GRC software á la carte
You enter the GRC software restaurant and on the table is a prix fixe menu. For 250,000 units you can acquire a four course meal (no substitutions allowed). This is the “eGRC special”:
- Appetizer: Policy management
- Salad: Audit management
- Entrée: Risk management
- Dessert: Compliance management
250,000 units is a lot to spend and you are not sure these are the dishes that you want (even though 250,000 is within your budget). So you ask for the full menu. Here are some of the items you see:
- Anti-money laundering software – 40,000
- Audit management – 45,000
- Compliance management – 70,000
- Continuous monitoring – 50,000
- Data analytics – 40,000
- Disclosure and notes management – 60,000
- Enterprise application security – 90,000
- Computer forensics – 45,000
- Investigation management – 25,000
- Legal case management – 35,000
- Performance management – 60,000
- Policy management – 40,000
- Risk management – 100,000
- Spend management – 45,000
- Strategy management – 80,000
You notice that there is only a 5,000 unit discount for the total package, compared to picking them off the menu. You also notice that there are several other dishes that might meet your current appetite better than the “eGRC special”.
So, what would you buy: the prix fixe or something á la carte?
If the first restaurant you visited only had the items on the prix fixe menu, would you eat there or go next door to a software vendor that had a greater selection?
Well, I’d like to see how the dishes on the prix fixe menu are prepared. I’m also not really sure how hungry I am at this stage or what I already had at my previous meal.
I guess what I’m saying is first I need to understand my requirements before I buy anything. Including the requirments of the Board who are bankrolling this nice soiree. So I’d want to engage with the waiter (vendor) and, if necessary the chef (whoever is implementing the solution), before making a decision.
Once I had worked out what I want, if there were any other customers in the restaurant I’d also want to hear what they think of all these tempting offerings.
I agree with Stephen on his points. Additionally, I’d probably want to see “GRC restaurant reviews” by unbiased food critics (not the ones who have a stake in the restaurant).
If I had a craving for a specific item, I might just go with the a la carte menu and pick something to fill my immediate craving. Or if no one is forcing me to have a GRC meal, I might go down the street to the many other specialist eateries/vendors and get something just for basic sustenance needs. Sure, the Clam Chowder Policy Management starter may not go too well with the Sweet & Sour Pork Audit Management entree, but they satisfy me for now, and more importantly fit my budget.
All this GRC talk is making me hungry.
What a great analogy! But on further thought, in the GRC software market, these are not menu items, but lists of ingredients. The real challenge is to work out what sort of meal you want and who is going to prepare and cook it. What is the cost of preparation and cooking the meal? Once you see the total cost and time involved, do you lose your appetitie or realise that the multi-course meal you originally envisaged is not appropriate for the 30 minutes you have available for lunch?
Norm,
Nice analogy, but I would offer that the choice is not really off an ala carte menu, because you cannot always pick apart a GRC solution to ONLY buy a few features, even if the platform is marketed as being “modular”. Rather, you pay the cost of entering a “buffet-style” restaurant (full featured integrated GRC platform), where you have full access to any of the items there, but you can pick and choose which ones to put on your plate as you make as many trips through the line as you want.
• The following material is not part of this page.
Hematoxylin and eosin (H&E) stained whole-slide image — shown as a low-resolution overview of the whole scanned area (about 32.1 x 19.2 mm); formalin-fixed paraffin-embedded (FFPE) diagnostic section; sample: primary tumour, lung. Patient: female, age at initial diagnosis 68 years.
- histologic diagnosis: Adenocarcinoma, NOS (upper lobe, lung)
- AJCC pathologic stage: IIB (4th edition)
The price of eating isn’t dictated by how many items you ate (GRC modules), how much they weighed (# of key controls) or the size of the plate you used (mbs of storage for SaaS). It is simply how many people you brought with you for dinner (# of users) and if they ate their own or shared a plate with someone (Full vs. Casual users). GRC features tend to cross over lines, blending capabilities from one part of the application to the other (Issue tracking is key, regardless of whether the Issue was created from a SOX test failure or an Audit finding). Trying to parse the various features necessary to have a fully functional (or at least a scalable) GRC & Audit Platform is to create a false sense of control over what you can buy and successfully implement. GRC is an integrated mindset; it can’t be supported by a non-integrated solution. At least that is one man’s opinion.
Well, some have assumed that the items on the prix fixe menu are integrated and you would have to pull items out of the package. I think that is an invalid assumption.
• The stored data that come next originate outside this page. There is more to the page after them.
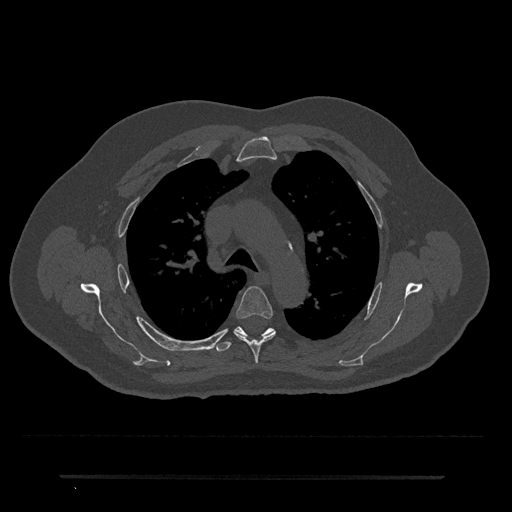
CT including the spine, one axial slice. Reconstruction kernel Br40s/3. 120 kVp. Bone window (W 1800 / L 400 HU). 512 × 512 image matrix, field of view 437 × 437 mm. Patient: male, 69 years. Case-level facts recorded for this patient, not image findings: primary cancer: prostate.
Structures marked on this image (semi-automatic segmentation, software-assisted and operator-edited):
- T4 vertebra: bounding box (x1, y1, x2, y2) in pixels: (234, 286, 276, 363)
- T5 vertebra: (214, 326, 275, 352)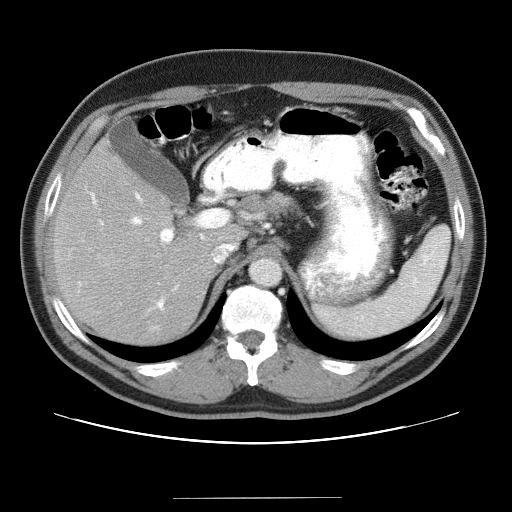
Contrast-enhanced abdominal CT (liver protocol), one axial slice; position 22 of 40 along the scan axis; reconstruction kernel STANDARD; soft-tissue window (W 400 / L 40 HU); 512 × 512 image matrix, field of view 380 × 380 mm. From the clinical record (not read from this slice): diagnosis: hepatocellular carcinoma (patient treated with transarterial chemoembolisation; whether this scan precedes or follows treatment is not stated here); TNM stage (as recorded): Stage-IVA; Child-Pugh class: B; tumour nodularity: multinodular.
Outlined on this slice (semi-automatic segmentation, software-assisted and operator-edited):
- liver parenchyma outside the tumour (the mass and vessels are separate outlines, so this box may not span the whole liver): box from (x=52, y=136) to (x=246, y=344) px
- portal vein: (x=78, y=191)–(x=205, y=328)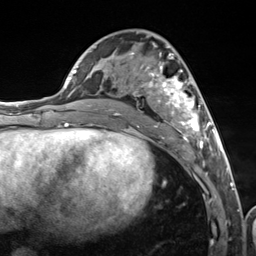
Breast MRI (dynamic contrast-enhanced), one axial slice. Cropped to one breast. Dynamic contrast-enhanced series, time point 2 of 7 at this slice position (early post-contrast). 3 T. TE 1.8 ms, TR 4.7 ms. 1.3 mm slice thickness. 256 × 256 image matrix, field of view 150 × 150 mm. Female patient.
Structures marked on this image (semi-automatic segmentation, software-assisted and operator-edited):
- enhancing-tissue mask used for the functional tumour volume (all voxels passing the contrast-enhancement thresholds inside the analysis volume; usually the tumour): bounding box <109,43,216,156> (left, top, right, bottom; pixels)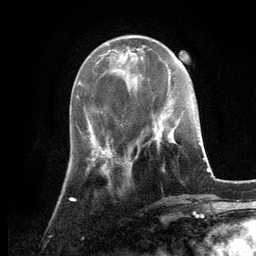
Breast MRI, one axial slice. Position 41 of 134 along the scan axis. Cropped to one breast. Dynamic contrast-enhanced series, time point 2 of 6 at this slice position (early post-contrast). 3 T. TE 2.8 ms, TR 7.3 ms. 256 × 256 image matrix. Female patient.
Annotated regions visible in this slice (semi-automatic segmentation, software-assisted and operator-edited):
- enhancing-tissue mask used for the functional tumour volume (all voxels passing the contrast-enhancement thresholds inside the analysis volume; usually the tumour): bounding box <125,122,176,160> (left, top, right, bottom; pixels)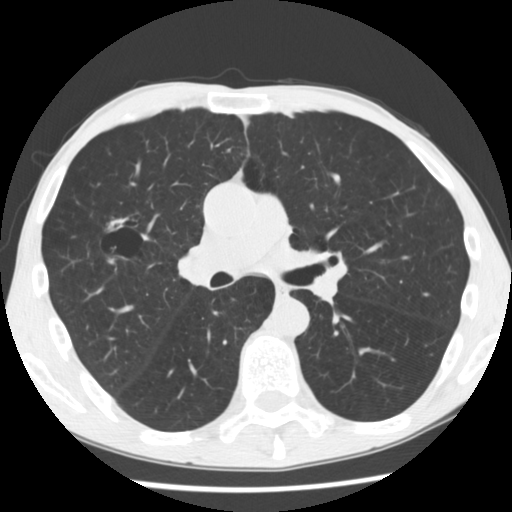
Low-dose screening chest CT, axial slice, first (baseline) screen, lung window (W 1500 / L -600 HU), 2.5 mm slice thickness, slice 130 of 292 in the series, 512 × 512 image matrix, field of view 330 × 330 mm. Male, age 56 years at enrolment. Current smoker at enrolment.
Lesion marked by an expert reader, box from (x=95, y=206) to (x=155, y=258) px. The screening reader recorded 2 non-calcified nodules or masses ≥4 mm on this exam (right upper lobe, right upper lobe); which of them this box marks is not recorded. Official screen result: positive, change unspecified: nodule(s) >= 4 mm or enlarging nodule(s), mass(es), or other non-specific abnormalities suspicious for lung cancer. Participant outcome: lung cancer diagnosed 476 days after this screen (after the second annual screen) — squamous cell carcinoma, NOS, right upper lobe, right middle lobe, well differentiated (G1), stage IA (AJCC 6th edition), 27 mm at pathology.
1. You should buy want you like, what meets your needs/appetite, rather than what somebody else has put together as a package.
2. Some restaurants will cook these menu items using similar ingredients – and they are in fact integrated. Actually, there may be closer integration between risk management and strategy management than between audit management and other items on the prix fixe menu.
3. Do you really want your GRC items to be on one technology and the other enterprise applications on another? How efficient is that for IT?